Extracted data entries
================

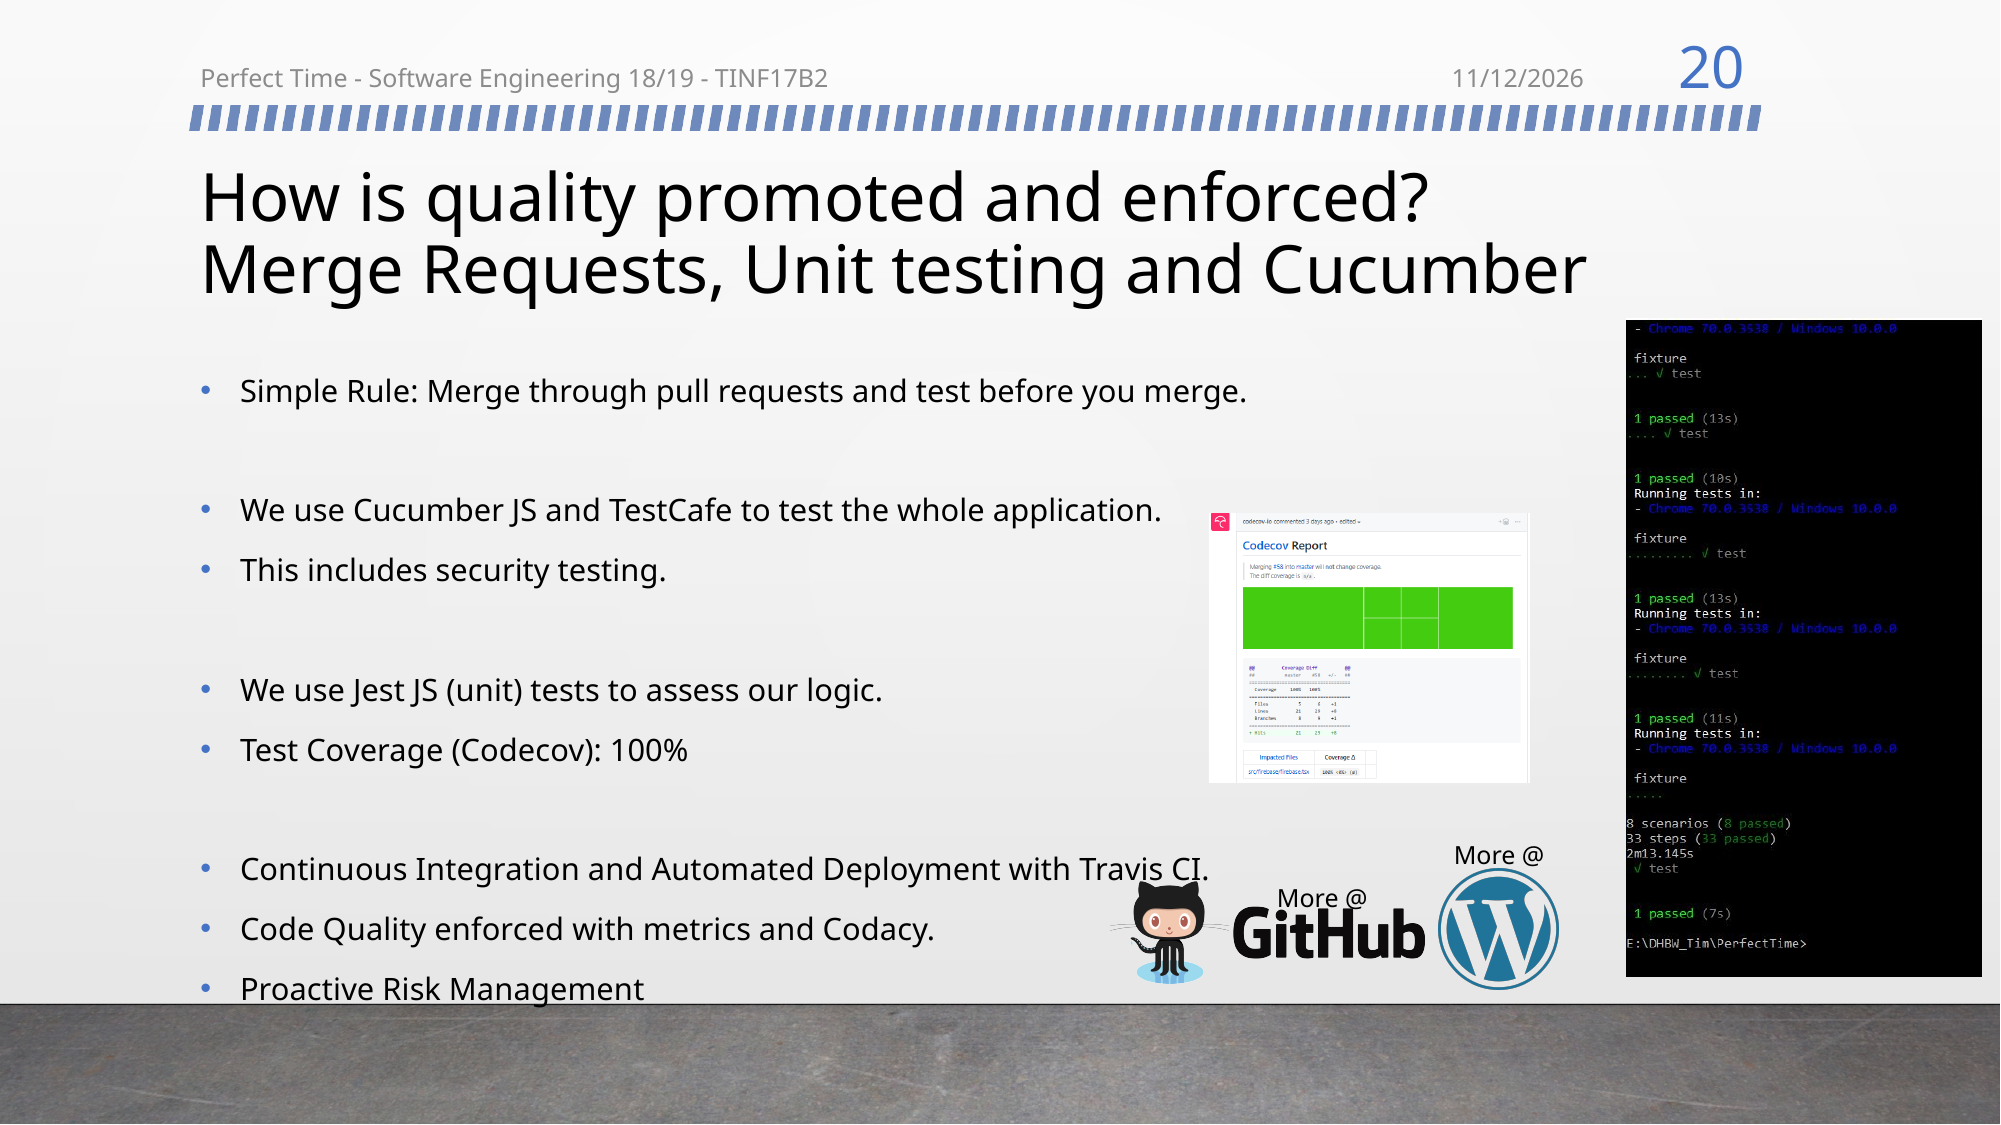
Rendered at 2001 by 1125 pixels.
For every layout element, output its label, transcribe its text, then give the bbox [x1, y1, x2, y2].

list Simple Rule: Merge through pull requests and test before you merge. We use Cucumber JS and TestCafe to test the whole application. This includes security testing. We use Jest JS (unit) tests to assess our logic. Test Coverage (Codecov): 100% Continuous Integration and Automated Deployment with Travis CI. Code Quality enforced with metrics and Codacy. Proactive Risk Management [185, 356, 1761, 1015]
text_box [1107, 874, 1437, 986]
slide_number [1186, 54, 1600, 105]
picture [1626, 318, 1983, 978]
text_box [1437, 831, 1653, 990]
picture [1208, 513, 1531, 783]
footer Perfect Time - Software Engineering 18/19 - TINF17B2 [185, 54, 1160, 105]
title How is quality promoted and enforced? Merge Requests, Unit testing and Cucumber [185, 156, 1761, 329]
picture [0, 1004, 2000, 1124]
slide_number 20 [1626, 22, 1760, 106]
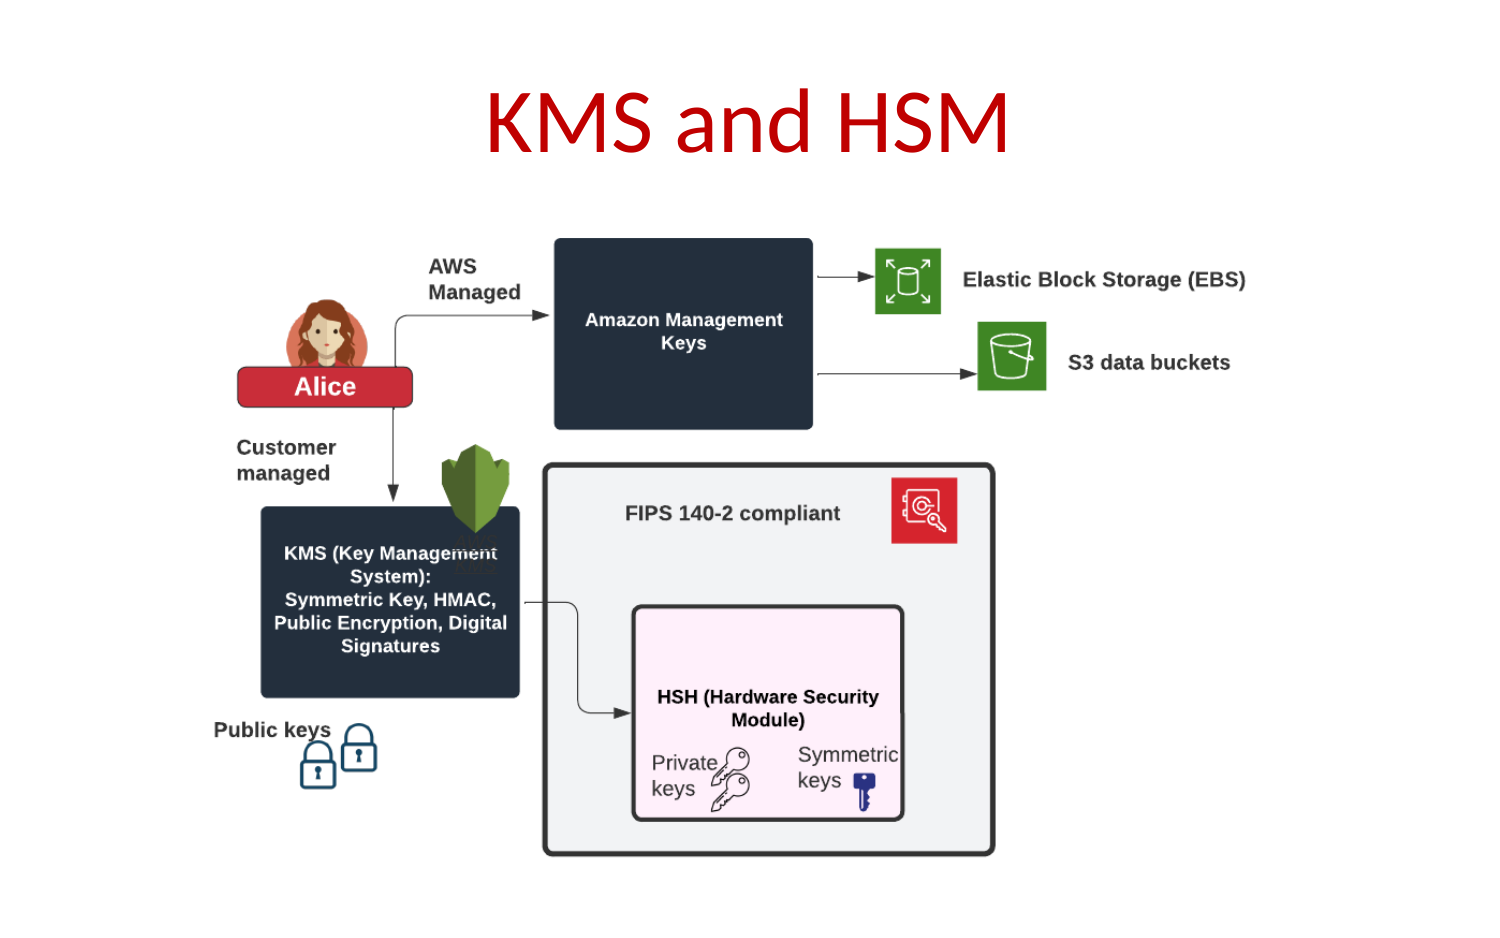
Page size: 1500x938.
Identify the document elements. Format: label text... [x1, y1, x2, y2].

picture [165, 193, 1339, 898]
text_box KMS and HSM [74, 37, 1425, 194]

================

Exercise instructions:
The expected result is the data above in exact form, free of pictures.

Exercise solution:
Rendered at 2001 by 1125 pixels.
For every layout element, output its label, transcribe its text, then give the bbox [x1, y1, x2, y2].

list Simple Rule: Merge through pull requests and test before you merge. We use Cucumber JS and TestCafe to test the whole application. This includes security testing. We use Jest JS (unit) tests to assess our logic. Test Coverage (Codecov): 100% Continuous Integration and Automated Deployment with Travis CI. Code Quality enforced with metrics and Codacy. Proactive Risk Management [185, 356, 1761, 1015]
text_box [1107, 874, 1437, 986]
slide_number [1186, 54, 1600, 105]
picture [1626, 318, 1983, 978]
text_box [1437, 831, 1653, 990]
picture [1208, 513, 1531, 783]
footer Perfect Time - Software Engineering 18/19 - TINF17B2 [185, 54, 1160, 105]
title How is quality promoted and enforced? Merge Requests, Unit testing and Cucumber [185, 156, 1761, 329]
picture [0, 1004, 2000, 1124]
slide_number 20 [1626, 22, 1760, 106]
Page size: 1500x938.
Identify the document elements. Format: label text... [x1, y1, x2, y2].

picture [165, 193, 1339, 898]
text_box KMS and HSM [74, 37, 1425, 194]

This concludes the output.